Family and friends were more important to Stephen than anything else, by far. Many of his best friends were from childhood and from Michigan days, and he saw them often. He valued his family; one of the reasons he came to the Bay Area from Michigan in 1998 was that his sisters Betsy and Diana were here already, cousin Corky and niece Marsea were nearby, and so were many of his friends.

In addition to Nancy, who as he often stated was the love his life, and his kids Lauren and Russell, Stephen was deeply engaged with cousins, nieces, nephews, grand-nieces, and even relatives more distant. He mentored more than one relative and supported them financiall­y when needed. When he and Nancy learned that there was a branch of the Grand family still living in Ukraine, they went there and ended up underwriti­ng Beit Grand, basically a JCC in Odessa.

One of his wonderful talents was finding nicknames for everyone. Rock, Duvid, Dibbs, VBro, a long list of others. You knew you had arrived when you got one. He cared deeply for people of lesser means or in need.
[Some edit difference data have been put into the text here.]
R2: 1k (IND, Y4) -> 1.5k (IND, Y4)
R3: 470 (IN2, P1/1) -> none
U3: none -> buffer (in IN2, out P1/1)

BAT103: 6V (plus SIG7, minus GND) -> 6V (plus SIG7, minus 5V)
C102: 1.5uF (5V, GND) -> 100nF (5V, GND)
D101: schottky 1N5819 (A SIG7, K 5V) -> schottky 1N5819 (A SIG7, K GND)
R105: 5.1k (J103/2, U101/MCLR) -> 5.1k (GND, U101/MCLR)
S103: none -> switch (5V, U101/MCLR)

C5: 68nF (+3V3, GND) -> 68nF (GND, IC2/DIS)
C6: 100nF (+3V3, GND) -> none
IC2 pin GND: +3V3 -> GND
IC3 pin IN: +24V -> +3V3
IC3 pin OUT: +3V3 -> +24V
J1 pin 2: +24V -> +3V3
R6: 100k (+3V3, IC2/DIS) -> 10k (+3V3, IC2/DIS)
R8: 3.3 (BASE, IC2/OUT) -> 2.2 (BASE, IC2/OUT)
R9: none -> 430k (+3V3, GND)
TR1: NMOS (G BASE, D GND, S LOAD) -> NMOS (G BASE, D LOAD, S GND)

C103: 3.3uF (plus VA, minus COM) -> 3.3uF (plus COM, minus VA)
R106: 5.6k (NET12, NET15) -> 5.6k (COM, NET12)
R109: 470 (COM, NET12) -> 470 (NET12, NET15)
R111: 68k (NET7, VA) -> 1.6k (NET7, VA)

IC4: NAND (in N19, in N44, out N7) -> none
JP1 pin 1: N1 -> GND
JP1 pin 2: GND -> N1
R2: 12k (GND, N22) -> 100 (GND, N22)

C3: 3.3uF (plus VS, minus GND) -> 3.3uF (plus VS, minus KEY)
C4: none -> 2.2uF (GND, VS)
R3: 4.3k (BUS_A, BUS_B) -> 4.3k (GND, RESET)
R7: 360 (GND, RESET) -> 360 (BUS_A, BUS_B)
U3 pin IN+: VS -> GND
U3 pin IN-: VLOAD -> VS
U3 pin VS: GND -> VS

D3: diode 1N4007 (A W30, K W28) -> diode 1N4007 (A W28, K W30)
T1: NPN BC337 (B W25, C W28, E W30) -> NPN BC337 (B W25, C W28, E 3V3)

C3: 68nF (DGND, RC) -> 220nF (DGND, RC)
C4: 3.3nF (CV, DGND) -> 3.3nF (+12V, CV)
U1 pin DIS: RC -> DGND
While running the company which had been started by his father, he bought a summer camp for his employees. They could book cabins and reservatio­ns went quickly. All free to them, of course. He wanted to give his workers, who were blue collar and often from the inner city, a chance to get out in nature. And when he and Nancy, through Stephen’s illness, saw the problem of families with ill children who couldn’t afford temporary housing near the hospital and had to sleep on the hospital floor, they helped build Family House at UCSF to provide lodging for those families right on the hospital grounds. Nothing taught us more about Stephen than how he fought medical adversity. Starting with multiple myeloma in 2005, from which he very nearly died (saved by a drug called Velcade, invented at the Technion in Israel, which both he and his father Sam had supported for years), his life was a series of trials. Although he was illness free for a while, in the past 10 years he broke his neck mountain biking, contracted sepsis twice, developed pancreatic cancer which was briefly put in abeyance by the Whipple Procedure and then returned, and developed chemo-induced leukemia (AML) which in combinatio­n with metastasiz­ed pancreatic cancer finally got the best of him. But what everyone saw was his indomitabl­e spirit. With Nancy’s constant support, truly heroic at times, his attitude was that he was going to win and live a long time. The glass was always half full. The family joke was that he was the proverbial cat with nine lives; anyone else would have been dead long ago. And when it finally became obvious that there was nothing more to be done, he was at peace and ready to go.

This was our Stephen. We miss him desperatel­y.

His survivors include his wife, Nancy Grand; stepson Russ Maddin; stepdaught­er Lauren Gaver; sisters Diana Grand (Jon Holman) and Betsy Marcus; niece Marsea Marcus-Rotman (Evan); nephews William Marcus (Pamela) and Jeremy Karp (Andrea Fineman); sister-inlaw Susan Spilker; cousins Corky Luber (Don) and Michael Patt (Luana), and three grandchild­ren.